Kedua; jenis hukuman bagi pelaku. Jika kasusnya masih tergolong ringan, hukuman yang masih bersifat fisik, sebaiknya diganti dengan pelaku menjadi duta kasus tersebut. Tentu sebelumnya pihak orangtua dilibatkan dalam upaya menyadarkan pelaku agar bisa berubah. Keterlibatan orangtua bisa menjadi kekuatan untuk menumbuhkan kesadaran pelaku bahwa perilakunya tidak dibenarkan. Ketiga; aturan yang tegas dan jelas dari pengasuh. Peran pengasuh tidak bisa dianggap sebelah mata. Bagi mayoritas pondok pesantren, takdzim kepada Kyai wajib hukumnya. Jika dari atas sudah jelas aturannya maka akan memudahkan yang bawah untuk mengikutinya.

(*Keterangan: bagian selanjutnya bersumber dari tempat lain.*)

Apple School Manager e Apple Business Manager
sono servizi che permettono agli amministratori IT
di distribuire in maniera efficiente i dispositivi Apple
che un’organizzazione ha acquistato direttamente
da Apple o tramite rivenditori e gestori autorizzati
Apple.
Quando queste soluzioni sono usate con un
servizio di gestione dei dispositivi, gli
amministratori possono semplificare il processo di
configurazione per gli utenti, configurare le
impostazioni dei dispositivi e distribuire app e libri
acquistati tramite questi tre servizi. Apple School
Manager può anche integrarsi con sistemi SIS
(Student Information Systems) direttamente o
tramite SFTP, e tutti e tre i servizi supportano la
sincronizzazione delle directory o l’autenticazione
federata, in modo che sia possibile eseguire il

Keempat; monitoring berkala dari Kemenag. Dari kasus yang penulis sebutkan di atas, pondok pesantren di Kediri dan Bandung ternyata masih belum mengantongi izin dari Kemenag. Seperti banyak kasus yang terjadi, pihak terkait akan bergerak jika kasus viral terlebih dahulu. Kemenag harus proaktif dalam mendata pondok pesantren yang ada di bawah kewenangannya. Dari pondok pesantren yang masih skala kecil hingga pondok pesantren yang mempunyai ribuan santri. Monitoring ini berfungsi untuk mencegah kyai atau ustaz gadungan mendirikan pondok pesantren abal-abal.

Semoga pada hari santri yang jatuh pada 22 Oktober 2024 ini, pondok pesantren bisa berbenah dan terbuka untuk semua kalangan. Orangtua yang menitipkan anaknya di pondok bisa tenang dan ikhlas sepenuhnya. Tidak ada keraguan dan pertentangan sedikitpun. Pondok pesantren sebagai lembaga pendidikan berbasis agama dan berasrama harus menjaga marwahnya. Bisa menjadi role model yang ideal dalam melahirkan calon santri yang tafakkahu fiiddin. Amin.